_Texte à lire_:
■ ■ ■ ■
Pour les députés Guillaume Larrivé (LR), Loïc Kervan et Jean-Michel Mis (LREM), la loi de 2015 est une loi fondatrice, « car elle poursuivait deux ambitions majeures : faciliter l’action opérationnelle et consolider le cadre juridique des services de renseignement, qui sont engagés dans la défense de la démocratie française et de nos concitoyens ». Dans un contexte terroriste majeur (v. Dalloz actualité, 3 sept. 2019, art. P. Januel), cette loi a été suivie par une augmentation très importante des crédits alloués aux services (+ 32 % en cinq ans).

La loi de 2015 a légalisé certaines pratiques qui existaient déjà. Ainsi, les IMSI Catchers « étai[en]t en réalité utilisée[s] depuis plus de quinze ans, sans qu’il existe un cadre juridique régissant spécifiquement [leur] utilisation ». La loi a aussi permis de surveiller l’entourage d’une cible. Contrepartie de cette légalisation, les pratiques ont été encadrées, avec un avis préalable d’une autorité administrative indépendante, la Commission nationale de contrôle des techniques de renseignement (CNCTR).

La CNCTR a progressivement instauré un dialogue exigeant avec les services de renseignement. Si la première année, 6,9 % des demandes étaient rejetées, ce taux a chuté à 1,4 % en 2019, alors même le nombre de demandes a augmenté. Francis Delon, le président de la CNCTR, a indiqué aux députés ne pas avoir détecté de « problème majeur », en ajoutant qu’« il y a[vait] des imperfections » mais que « le cadre légal a[vait] constitué un très net progrès par rapport à auparavant ».

Autre innovation de la loi, une possibilité de recours via une chambre spécialisée du Conseil d’État. Cette chambre, habilitée secret défense, peut être saisie par toute personne afin de contrôler qu’elle n’a pas fait l’objet de surveillance illégale. Elle peut également être saisie par la CNCTR si le premier ministre ne donne pas suite à ses avis (ce qui n’est jamais arrivé), ou par une autre juridiction, via des questions préjudicielles. Le contentieux a essentiellement porté sur l’accès aux fichiers intéressant la sûreté de l’État. Toutefois, l’obligation faite au juge de ne pas révéler à un requérant qu’il est inscrit ou non dans un fichier pose de nombreux problèmes pratiques. À noter, le mécanisme de lanceur d’alerte instauré par la loi de 2015 n’a pas connu d’application.

5G, reconnaissance faciale, arrêt Tele2… De nouveaux enjeux

Le monde du renseignement fait face à de nouveaux enjeux technologiques. La 5G et son architecture décentralisée ainsi que la généralisation du cryptage vont remettre en cause l’usage des IMSI-catchers et l’identification des appareils mobiles. Pour l’instant, la mission n’appelle pas à des modifications du cadre légal.
■ ■ ■ ■
[Relevés de coordonnées de points de repère]

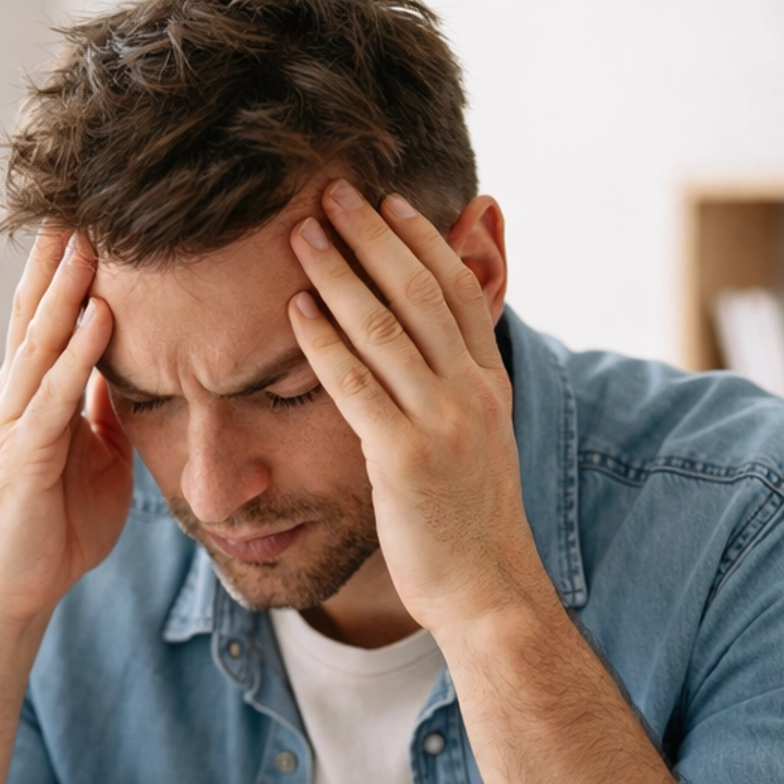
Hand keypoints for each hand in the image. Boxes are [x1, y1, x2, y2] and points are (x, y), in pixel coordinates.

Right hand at [0, 230, 133, 633]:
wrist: (17, 589)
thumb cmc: (55, 525)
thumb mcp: (97, 455)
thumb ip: (108, 409)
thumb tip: (130, 369)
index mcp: (37, 392)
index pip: (50, 313)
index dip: (67, 262)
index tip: (93, 209)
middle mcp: (18, 394)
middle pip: (37, 308)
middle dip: (60, 253)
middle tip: (84, 189)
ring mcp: (16, 422)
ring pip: (42, 339)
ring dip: (68, 286)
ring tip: (93, 236)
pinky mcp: (24, 456)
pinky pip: (54, 394)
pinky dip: (78, 353)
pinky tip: (99, 317)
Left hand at [287, 183, 544, 638]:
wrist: (487, 592)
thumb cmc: (469, 526)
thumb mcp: (478, 445)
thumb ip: (458, 391)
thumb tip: (440, 352)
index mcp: (488, 384)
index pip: (456, 291)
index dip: (421, 240)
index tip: (386, 201)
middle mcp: (471, 393)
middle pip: (419, 291)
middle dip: (373, 236)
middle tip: (332, 191)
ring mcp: (442, 423)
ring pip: (385, 327)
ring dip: (339, 273)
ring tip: (302, 232)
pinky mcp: (406, 459)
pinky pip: (358, 385)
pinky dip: (324, 341)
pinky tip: (295, 310)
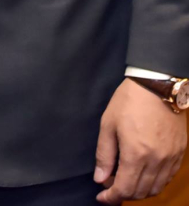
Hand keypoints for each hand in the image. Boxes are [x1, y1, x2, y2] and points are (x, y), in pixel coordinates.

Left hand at [94, 79, 186, 201]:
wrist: (157, 86)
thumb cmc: (128, 101)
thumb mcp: (108, 124)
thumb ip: (104, 154)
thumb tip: (100, 179)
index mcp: (136, 154)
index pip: (125, 189)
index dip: (112, 197)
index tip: (102, 198)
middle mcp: (156, 161)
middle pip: (141, 192)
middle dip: (124, 194)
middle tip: (110, 187)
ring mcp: (171, 158)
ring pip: (156, 188)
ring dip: (140, 191)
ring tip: (125, 181)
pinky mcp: (179, 154)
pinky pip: (167, 178)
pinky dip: (155, 183)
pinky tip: (143, 174)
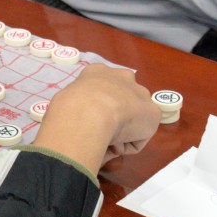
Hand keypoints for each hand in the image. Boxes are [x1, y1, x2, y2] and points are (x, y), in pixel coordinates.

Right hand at [34, 63, 159, 174]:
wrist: (90, 111)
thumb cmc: (70, 106)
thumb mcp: (65, 102)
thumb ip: (74, 108)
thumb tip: (74, 127)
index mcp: (96, 72)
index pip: (101, 85)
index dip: (96, 104)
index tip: (89, 119)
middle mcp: (121, 76)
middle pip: (122, 98)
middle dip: (116, 113)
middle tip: (101, 131)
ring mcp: (139, 93)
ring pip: (132, 117)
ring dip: (123, 130)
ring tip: (106, 141)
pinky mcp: (152, 113)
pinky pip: (137, 136)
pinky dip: (127, 145)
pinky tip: (115, 144)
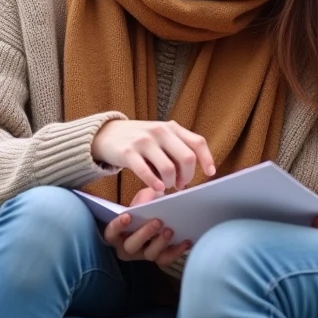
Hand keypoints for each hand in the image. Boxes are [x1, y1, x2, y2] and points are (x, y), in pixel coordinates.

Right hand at [92, 120, 215, 191]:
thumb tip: (191, 174)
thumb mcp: (160, 137)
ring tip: (165, 186)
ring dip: (170, 183)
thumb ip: (177, 149)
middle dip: (187, 176)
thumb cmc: (140, 140)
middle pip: (187, 158)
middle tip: (181, 184)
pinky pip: (146, 172)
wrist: (106, 134)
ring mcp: (144, 141)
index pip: (197, 142)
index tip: (210, 173)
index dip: (207, 159)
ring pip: (168, 168)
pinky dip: (154, 183)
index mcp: (171, 128)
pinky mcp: (128, 152)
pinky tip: (157, 189)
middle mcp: (160, 131)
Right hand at [103, 188, 190, 266]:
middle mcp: (128, 247)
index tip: (128, 216)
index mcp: (118, 232)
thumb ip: (144, 198)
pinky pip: (166, 259)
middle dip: (144, 234)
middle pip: (131, 246)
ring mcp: (143, 254)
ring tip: (170, 230)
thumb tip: (146, 204)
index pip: (111, 233)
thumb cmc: (146, 205)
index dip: (117, 226)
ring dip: (160, 243)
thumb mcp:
■ ■ ■ ■
_Énoncé A_:
Répondez aux questions suivantes à partir du texte sur la loi de renseignement de 2015.
(i) De quel pourcentage les crédits alloués aux services ont-ils augmenté en cinq ans ?
(ii) Quel taux de demandes a été rejeté en 2019 ?
(iii) Sur quoi le contentieux devant la chambre spécialisée du Conseil d'État a-t-il essentiellement porté ?
_Énoncé B_:
Recopiez mot pour mot le passage du texte sur la loi de renseignement de 2015 qui commence aux mots « Autre innovation de » et s'arrête après « pas connu d’application. ».
_Énoncé C_:
D'après le texte sur la loi de renseignement de 2015, pourquoi les députés Guillaume Larrivé, Loïc Kervan et Jean-Michel Mis considèrent-ils cette loi comme fondatrice ? Répondez en une à trois phrases.
Les entrées forment un matériau distinct du texte.

_Corrigé A_:
(i) Les crédits ont augmenté de 32 % en cinq ans.
(ii) Le taux de rejet était de 1,4 % en 2019.
(iii) Le contentieux a essentiellement porté sur l'accès aux fichiers intéressant la sûreté de l'État.

_Corrigé B_:
Autre innovation de la loi, une possibilité de recours via une chambre spécialisée du Conseil d’État. Cette chambre, habilitée secret défense, peut être saisie par toute personne afin de contrôler qu’elle n’a pas fait l’objet de surveillance illégale. Elle peut également être saisie par la CNCTR si le premier ministre ne donne pas suite à ses avis (ce qui n’est jamais arrivé), ou par une autre juridiction, via des questions préjudicielles. Le contentieux a essentiellement porté sur l’accès aux fichiers intéressant la sûreté de l’État. Toutefois, l’obligation faite au juge de ne pas révéler à un requérant qu’il est inscrit ou non dans un fichier pose de nombreux problèmes pratiques. À noter, le mécanisme de lanceur d’alerte instauré par la loi de 2015 n’a pas connu d’application.

_Corrigé C_:
Ils la jugent fondatrice parce qu'elle poursuivait deux ambitions majeures : faciliter l'action opérationnelle des services de renseignement et consolider leur cadre juridique.